Unicode and the Unix Console?
Phactorial asks: "At it's current state, most UNIX consoles (not graphical terminal emulators, mlterm is out for this) I have dealt with do not handle unicode properly. This is essential when it comes to dealing with languages that require characters that are not in the current ASCII set. I was wondering if anyone out there is developing a solution for non-Linux platforms. I know the Arabeyes project is currently working on a project called 'Akka' which provides UTF-8 (kinda) support and even shaping and bidirectional code (essential for many languages in the East, the program works fine and I am working on getting a FreeBSD port out). However, I was pondering, how are other UNIX consoles doing? Do any of them fully support unicode, even bidirectional characters? shaping? (a great many of today's UNIX applications lack many if not all of these ;(). If you know of such applications or are working on support for a platform, could you give feedback as to your experiences and thoughts on the current state of the UNIX console?"
Solaris 2.6 supports 56 "locales" and is six or so years old now. Is this what you were asking about? I don't have experience with non-USA locales, but it seems the UNIX people have realized that there are countries outside of North America and have tried to accomodate them.
Vote in November. You won't regret it.
You can keep the byte orientation and still have Unicode support. See this.
As it is, I'm always hitting the limitations of those programmers who think that ASCII is good-enough.
The most common example for me: In Unix consoles that do not support Unicode, I can't (easily) move between directories that were created with Unicode characters on an OS that supports it. Typically the Unicode characters are converted to unprintable, or at least, untypeable, characters.
Some programmers forget that the point of the program is to serve the user, not some idiotic notion of what the underlying implementation should be.
Also, those mods that gave dentin an Insightful, might want to look at his other (recent) brilliant reasons why Unicode should not be supported:
The Internet will be broken up into cliques because some people don't know how to type an umlaut, and therefore won't have access to a site they can't read anyway
Forcing programmers to support languages that cannot use ASCII is unfair to computer science and all those programmers who have spent years investing in ASCII
"In a hundred years, there will be a global language anyway - if anything we should be vehmently refusing to pointlessly break perfectly good code to support local quirks"

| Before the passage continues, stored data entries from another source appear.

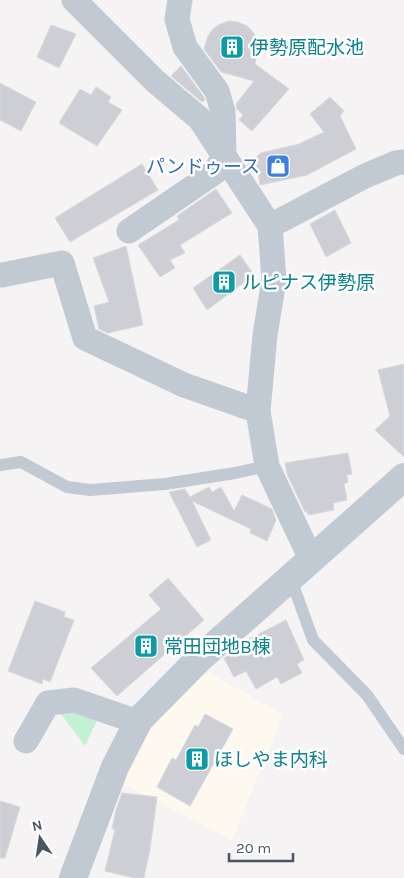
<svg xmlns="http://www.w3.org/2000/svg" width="404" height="878" viewBox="0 0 404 878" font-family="Karla,'Noto Sans JP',sans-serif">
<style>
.commercial{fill:#fdf9ef}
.green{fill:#c3f1d5}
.building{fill:#cdcfd5;stroke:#d7d9de}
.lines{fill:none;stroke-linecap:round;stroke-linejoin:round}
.service{stroke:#c1cad2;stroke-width:12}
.minor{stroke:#c1cad2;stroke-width:25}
.tertiary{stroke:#c1cad2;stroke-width:28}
.labels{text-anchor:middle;stroke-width:5;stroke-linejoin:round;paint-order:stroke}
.culture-label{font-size:19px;fill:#0d838f;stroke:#fff;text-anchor:start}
.shop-label{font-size:19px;fill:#366cbe;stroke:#fff;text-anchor:end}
</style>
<rect width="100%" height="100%" fill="#f5f3f3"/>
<polygon class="commercial" points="208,672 283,715 232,840 123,784 141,743 163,708"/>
<polygon class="green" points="58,710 98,718 85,746"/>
<g class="building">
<polygon points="229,21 238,22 247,26 253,32 257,40 258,49 255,64 289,89 252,131 239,120 243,115 237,109 236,104 254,81 221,72 204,49 208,36 213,29 220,24"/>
<polygon points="51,25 76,34 59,68 37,57"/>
<polygon points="181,66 204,97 205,100 202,102 171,76"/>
<polygon points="0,83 36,102 21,131 0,120"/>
<polygon points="96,87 111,97 108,102 122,110 97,146 59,123 80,89 91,95"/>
<polygon points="330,97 344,111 340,116 356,149 307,175 260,185 258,171 252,172 247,165 261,153 299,144 324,132 310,114"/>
<polygon points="142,164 158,190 70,242 55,218"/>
<polygon points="216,189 232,213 180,245 185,253 170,260 175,268 160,277 138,245 179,220 177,216"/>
<polygon points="335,210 351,243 326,257 310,224"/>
<polygon points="126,246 143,325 108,333 99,329 94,306 109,302 93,258"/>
<polygon points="240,255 254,275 207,310 193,288"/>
<polygon points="404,364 404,457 375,430 390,416 378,370"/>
<polygon points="348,453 352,474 347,475 348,482 344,484 347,500 333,503 334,510 308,515 308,512 305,512 287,474 285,463"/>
<polygon points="209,487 212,492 221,487 234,511 242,495 272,509 276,520 267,541 250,533 251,529 192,501 211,540 197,547 169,492 185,489 190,497"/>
<polygon points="168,578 204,620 117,696 91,668 161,609 149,595"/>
<polygon points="35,601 65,612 64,617 74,620 50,682 43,679 42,684 8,671"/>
<polygon points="286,620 304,660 297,664 302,673 281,684 277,677 256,689 246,671 234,677 224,658 251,643 249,639"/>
<polygon points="205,714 233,729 190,806 157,787 172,758 176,760 195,725 198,727"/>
<polygon points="122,793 157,797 150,849 144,878 135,878 105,871 115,829 112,829 116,810"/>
<polygon points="0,801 20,807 5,858 0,858"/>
</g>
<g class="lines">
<g class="service">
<polyline points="0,465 21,462 67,487 90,490 165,484 235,473 267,466"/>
<polyline points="291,579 313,640 367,695 404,749"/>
</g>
<g class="minor">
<polyline points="74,0 155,81 200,119 270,226 274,280 265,335 258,411 267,466 311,559"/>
<polyline points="270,226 365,176 396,163 404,162"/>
<polyline points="129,231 215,172 224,156 223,112 217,91 185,47 177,19 180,0"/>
<polyline points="2,275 62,263 85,338 184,385 258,411"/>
<polyline points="26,741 48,703 74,700 138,722"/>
</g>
<polyline class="tertiary" points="73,878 115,767 139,720 199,659 404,477"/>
</g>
<defs>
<g id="building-square" transform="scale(1.25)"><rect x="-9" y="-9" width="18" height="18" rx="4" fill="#0f9aa8" stroke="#fff"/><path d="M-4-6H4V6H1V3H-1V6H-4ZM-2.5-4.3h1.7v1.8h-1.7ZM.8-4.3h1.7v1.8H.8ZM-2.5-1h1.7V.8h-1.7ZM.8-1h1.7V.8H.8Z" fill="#fff"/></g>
<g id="shop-square" transform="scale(1.25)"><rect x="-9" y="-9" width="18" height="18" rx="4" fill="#3f7fe0" stroke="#fff"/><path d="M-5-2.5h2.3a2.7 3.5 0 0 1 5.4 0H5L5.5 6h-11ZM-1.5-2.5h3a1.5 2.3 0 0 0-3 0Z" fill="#fff"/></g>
</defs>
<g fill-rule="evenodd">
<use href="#building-square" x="232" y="47"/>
<use href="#shop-square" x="278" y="166"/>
<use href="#building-square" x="224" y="282"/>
<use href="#building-square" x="146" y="646"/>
<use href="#building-square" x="197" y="759"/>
</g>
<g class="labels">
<g class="culture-label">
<text x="250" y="54">伊勢原配水池</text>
<text x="242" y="289">ルピナス伊勢原</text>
<text x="164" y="653">常田団地B棟</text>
<text x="214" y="766">ほしやま内科</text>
</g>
<g class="shop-label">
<text x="260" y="173">パンドゥース</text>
</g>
</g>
<g transform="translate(40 838) rotate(347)" stroke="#ffffff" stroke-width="4" paint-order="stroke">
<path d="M0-4L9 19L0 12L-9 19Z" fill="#4a5661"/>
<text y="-8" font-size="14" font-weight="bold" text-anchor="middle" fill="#4a5661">N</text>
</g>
<path d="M229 853v8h64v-8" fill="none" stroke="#4a5661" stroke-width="2.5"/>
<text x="236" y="853" font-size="15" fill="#4a5661" stroke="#ffffff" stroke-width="4" paint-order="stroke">20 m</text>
</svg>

Well, you could start by looking at everybody who wrote that software you mention.
People who write that software never use their "internationalization" -- they see it as a "feature" to add in the list of marketing checkboxes.
Then add everybody who has to deal with more than just Ameri^H^H^H^H^HEnglish text on a day-to-day basis.
That will be me -- and I hate Unicode.
Probably took too small a survey, then. People in my lab write them every day. We write mostly in English (sometimes German), and refer to people, locations, and events in a dozen European countries. Using some pre-Unicode technique, like "codepages", would be a nightmare.
Almost all European languages, including English, are in a single iso8859-1 charset -- what happens to coincide with the beginning of Unicode table. People who use iso8859-1 can "switch to Unicode" and continue using just the same thing with longer bytes, getting no benefit whatsoever but pretending to have "internationalized" their software. For everyone else Unicode causes nothing but trouble, waste of resources and incompatibilities.
As for "code pages" this is a DOS/Windows kludge that is a dumb idea in its own way -- everyone else uses _charsets_ and those can be easily displayed in pretty much everything. The only problem is, no one bothered to make a usable (that means, not XML) tagged format that can include information about languages and charsets used in a document. MIME has charset information for parts of the document, and substrings in the header but not substrings in the document, so it isn't really usable either, however can be used as a proof of viability -- most of mail clients have it all implemented, therefore metainformation with charsets can be easily used.
Contrary to the popular belief, there indeed is no God.